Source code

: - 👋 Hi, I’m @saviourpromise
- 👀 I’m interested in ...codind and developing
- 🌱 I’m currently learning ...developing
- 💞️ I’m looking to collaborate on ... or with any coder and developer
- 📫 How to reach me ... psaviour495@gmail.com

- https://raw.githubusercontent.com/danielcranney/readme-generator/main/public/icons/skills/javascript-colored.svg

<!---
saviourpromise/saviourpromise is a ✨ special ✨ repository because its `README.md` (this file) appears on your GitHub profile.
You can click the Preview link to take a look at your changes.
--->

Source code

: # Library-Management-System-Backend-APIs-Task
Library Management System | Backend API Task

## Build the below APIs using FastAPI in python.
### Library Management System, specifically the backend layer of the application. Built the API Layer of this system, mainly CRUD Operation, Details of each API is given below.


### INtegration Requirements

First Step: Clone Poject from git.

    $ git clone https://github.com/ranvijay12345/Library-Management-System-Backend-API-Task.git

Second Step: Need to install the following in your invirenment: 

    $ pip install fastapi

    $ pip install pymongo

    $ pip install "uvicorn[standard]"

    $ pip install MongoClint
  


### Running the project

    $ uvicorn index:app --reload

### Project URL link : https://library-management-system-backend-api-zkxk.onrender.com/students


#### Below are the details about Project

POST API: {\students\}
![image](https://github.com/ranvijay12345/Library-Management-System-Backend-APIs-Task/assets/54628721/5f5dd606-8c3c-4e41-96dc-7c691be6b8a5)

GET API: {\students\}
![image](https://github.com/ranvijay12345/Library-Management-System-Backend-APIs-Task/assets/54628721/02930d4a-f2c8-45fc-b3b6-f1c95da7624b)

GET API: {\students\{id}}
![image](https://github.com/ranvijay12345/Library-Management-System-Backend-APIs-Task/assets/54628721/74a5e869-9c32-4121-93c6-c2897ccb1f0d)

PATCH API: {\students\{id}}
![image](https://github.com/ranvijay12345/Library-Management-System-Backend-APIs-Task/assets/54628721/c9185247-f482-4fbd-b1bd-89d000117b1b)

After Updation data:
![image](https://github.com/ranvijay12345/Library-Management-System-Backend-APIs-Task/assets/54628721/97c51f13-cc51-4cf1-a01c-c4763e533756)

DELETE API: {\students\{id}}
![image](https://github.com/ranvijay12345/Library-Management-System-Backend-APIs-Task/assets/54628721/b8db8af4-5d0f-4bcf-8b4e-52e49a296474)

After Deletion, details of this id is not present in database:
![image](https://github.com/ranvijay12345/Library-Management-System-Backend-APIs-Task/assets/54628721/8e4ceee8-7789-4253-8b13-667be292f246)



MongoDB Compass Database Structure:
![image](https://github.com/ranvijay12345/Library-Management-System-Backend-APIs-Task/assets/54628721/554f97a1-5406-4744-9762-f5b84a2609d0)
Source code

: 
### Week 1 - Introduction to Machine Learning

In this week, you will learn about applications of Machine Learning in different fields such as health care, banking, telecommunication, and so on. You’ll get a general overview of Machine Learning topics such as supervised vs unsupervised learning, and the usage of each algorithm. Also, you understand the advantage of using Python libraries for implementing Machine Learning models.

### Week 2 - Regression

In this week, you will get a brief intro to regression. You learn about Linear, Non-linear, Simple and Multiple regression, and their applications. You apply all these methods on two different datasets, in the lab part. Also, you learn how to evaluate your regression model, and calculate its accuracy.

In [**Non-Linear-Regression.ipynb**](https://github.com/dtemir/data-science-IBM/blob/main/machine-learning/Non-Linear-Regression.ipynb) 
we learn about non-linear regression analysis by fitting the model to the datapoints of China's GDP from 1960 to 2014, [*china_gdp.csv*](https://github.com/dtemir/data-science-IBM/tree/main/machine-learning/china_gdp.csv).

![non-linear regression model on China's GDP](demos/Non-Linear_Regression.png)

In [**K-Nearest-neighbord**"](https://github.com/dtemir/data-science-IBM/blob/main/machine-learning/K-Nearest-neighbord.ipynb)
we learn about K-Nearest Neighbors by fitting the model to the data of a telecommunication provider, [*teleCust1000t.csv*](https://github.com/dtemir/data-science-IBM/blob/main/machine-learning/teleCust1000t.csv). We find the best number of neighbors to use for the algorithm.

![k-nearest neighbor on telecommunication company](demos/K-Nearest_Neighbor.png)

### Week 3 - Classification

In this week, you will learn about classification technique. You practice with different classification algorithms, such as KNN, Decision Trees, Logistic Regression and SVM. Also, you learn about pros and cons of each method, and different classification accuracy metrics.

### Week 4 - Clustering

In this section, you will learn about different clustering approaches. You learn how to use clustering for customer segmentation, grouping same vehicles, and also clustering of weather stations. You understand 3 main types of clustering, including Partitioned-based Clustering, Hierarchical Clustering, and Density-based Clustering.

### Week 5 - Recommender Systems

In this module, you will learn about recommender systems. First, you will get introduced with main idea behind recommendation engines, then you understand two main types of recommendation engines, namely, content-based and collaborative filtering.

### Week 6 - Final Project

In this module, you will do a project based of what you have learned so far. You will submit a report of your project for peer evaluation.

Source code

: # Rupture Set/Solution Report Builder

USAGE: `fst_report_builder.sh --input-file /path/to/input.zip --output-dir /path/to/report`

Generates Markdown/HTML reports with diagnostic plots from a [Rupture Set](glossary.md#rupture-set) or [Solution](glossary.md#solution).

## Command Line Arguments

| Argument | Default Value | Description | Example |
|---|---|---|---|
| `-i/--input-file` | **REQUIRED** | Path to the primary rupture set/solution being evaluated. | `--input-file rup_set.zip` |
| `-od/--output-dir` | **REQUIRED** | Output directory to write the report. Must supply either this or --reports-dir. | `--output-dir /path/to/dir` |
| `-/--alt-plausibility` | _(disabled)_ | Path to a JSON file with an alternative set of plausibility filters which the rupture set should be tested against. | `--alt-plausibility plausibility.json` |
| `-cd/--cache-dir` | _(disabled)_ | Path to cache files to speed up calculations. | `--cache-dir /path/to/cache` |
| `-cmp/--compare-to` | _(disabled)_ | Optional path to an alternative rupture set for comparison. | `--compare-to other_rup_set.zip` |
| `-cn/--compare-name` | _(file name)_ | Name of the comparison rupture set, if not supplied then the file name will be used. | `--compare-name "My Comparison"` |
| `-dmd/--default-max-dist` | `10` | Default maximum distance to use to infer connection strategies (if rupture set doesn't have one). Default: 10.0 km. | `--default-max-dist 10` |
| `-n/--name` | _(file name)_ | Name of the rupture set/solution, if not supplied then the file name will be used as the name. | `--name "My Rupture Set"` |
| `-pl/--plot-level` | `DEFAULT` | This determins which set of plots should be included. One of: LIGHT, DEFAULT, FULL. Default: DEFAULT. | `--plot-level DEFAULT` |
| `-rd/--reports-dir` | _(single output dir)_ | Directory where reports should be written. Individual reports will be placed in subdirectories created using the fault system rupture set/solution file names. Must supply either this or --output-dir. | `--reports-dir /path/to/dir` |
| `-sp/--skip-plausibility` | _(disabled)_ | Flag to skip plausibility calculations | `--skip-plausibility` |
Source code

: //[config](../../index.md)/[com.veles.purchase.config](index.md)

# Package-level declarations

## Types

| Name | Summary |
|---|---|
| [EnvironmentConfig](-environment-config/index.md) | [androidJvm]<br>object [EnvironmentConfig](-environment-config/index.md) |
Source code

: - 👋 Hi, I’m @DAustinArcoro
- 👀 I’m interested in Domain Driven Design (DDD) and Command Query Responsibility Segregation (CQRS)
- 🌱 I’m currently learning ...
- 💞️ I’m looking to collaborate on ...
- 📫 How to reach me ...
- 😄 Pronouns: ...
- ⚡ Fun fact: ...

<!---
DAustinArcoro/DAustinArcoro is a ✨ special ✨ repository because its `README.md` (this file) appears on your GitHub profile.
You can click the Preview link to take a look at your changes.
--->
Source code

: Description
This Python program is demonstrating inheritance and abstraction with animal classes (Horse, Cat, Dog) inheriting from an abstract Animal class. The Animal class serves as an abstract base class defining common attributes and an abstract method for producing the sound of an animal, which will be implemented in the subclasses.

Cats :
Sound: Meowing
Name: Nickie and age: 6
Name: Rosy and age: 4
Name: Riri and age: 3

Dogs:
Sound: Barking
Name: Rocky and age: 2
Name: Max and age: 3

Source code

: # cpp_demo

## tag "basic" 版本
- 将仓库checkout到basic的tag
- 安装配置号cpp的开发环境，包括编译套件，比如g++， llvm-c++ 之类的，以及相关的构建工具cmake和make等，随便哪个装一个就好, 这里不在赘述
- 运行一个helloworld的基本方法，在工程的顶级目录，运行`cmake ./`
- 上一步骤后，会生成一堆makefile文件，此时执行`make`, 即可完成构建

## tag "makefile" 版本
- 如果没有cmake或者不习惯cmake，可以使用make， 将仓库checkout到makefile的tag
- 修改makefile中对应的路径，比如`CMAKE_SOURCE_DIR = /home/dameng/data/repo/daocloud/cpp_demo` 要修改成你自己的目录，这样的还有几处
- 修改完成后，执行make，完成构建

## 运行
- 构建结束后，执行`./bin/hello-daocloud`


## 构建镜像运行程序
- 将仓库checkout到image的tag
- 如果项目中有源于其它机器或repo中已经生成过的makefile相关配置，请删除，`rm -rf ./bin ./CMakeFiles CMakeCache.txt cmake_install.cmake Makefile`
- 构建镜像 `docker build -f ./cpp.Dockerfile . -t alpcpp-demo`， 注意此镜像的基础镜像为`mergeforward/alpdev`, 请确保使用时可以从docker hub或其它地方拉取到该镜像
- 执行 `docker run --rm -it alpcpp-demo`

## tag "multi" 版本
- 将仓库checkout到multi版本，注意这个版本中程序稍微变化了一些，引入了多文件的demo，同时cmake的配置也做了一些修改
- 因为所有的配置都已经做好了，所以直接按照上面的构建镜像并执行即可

***

#### TASK PROMPT
Please update the records from the line with "In this week, you will get" to the line with "### Week 4 - Clustering", changing "datapoints" to "data points" and leaving everything else as it is, then give those lines only.

#### OUTPUT FOR THIS EXERCISE
In this week, you will get a brief intro to regression. You learn about Linear, Non-linear, Simple and Multiple regression, and their applications. You apply all these methods on two different datasets, in the lab part. Also, you learn how to evaluate your regression model, and calculate its accuracy.

In [**Non-Linear-Regression.ipynb**](https://github.com/dtemir/data-science-IBM/blob/main/machine-learning/Non-Linear-Regression.ipynb) 
we learn about non-linear regression analysis by fitting the model to the data points of China's GDP from 1960 to 2014, [*china_gdp.csv*](https://github.com/dtemir/data-science-IBM/tree/main/machine-learning/china_gdp.csv).

![non-linear regression model on China's GDP](demos/Non-Linear_Regression.png)

In [**K-Nearest-neighbord**"](https://github.com/dtemir/data-science-IBM/blob/main/machine-learning/K-Nearest-neighbord.ipynb)
we learn about K-Nearest Neighbors by fitting the model to the data of a telecommunication provider, [*teleCust1000t.csv*](https://github.com/dtemir/data-science-IBM/blob/main/machine-learning/teleCust1000t.csv). We find the best number of neighbors to use for the algorithm.

![k-nearest neighbor on telecommunication company](demos/K-Nearest_Neighbor.png)

### Week 3 - Classification

In this week, you will learn about classification technique. You practice with different classification algorithms, such as KNN, Decision Trees, Logistic Regression and SVM. Also, you learn about pros and cons of each method, and different classification accuracy metrics.

### Week 4 - Clustering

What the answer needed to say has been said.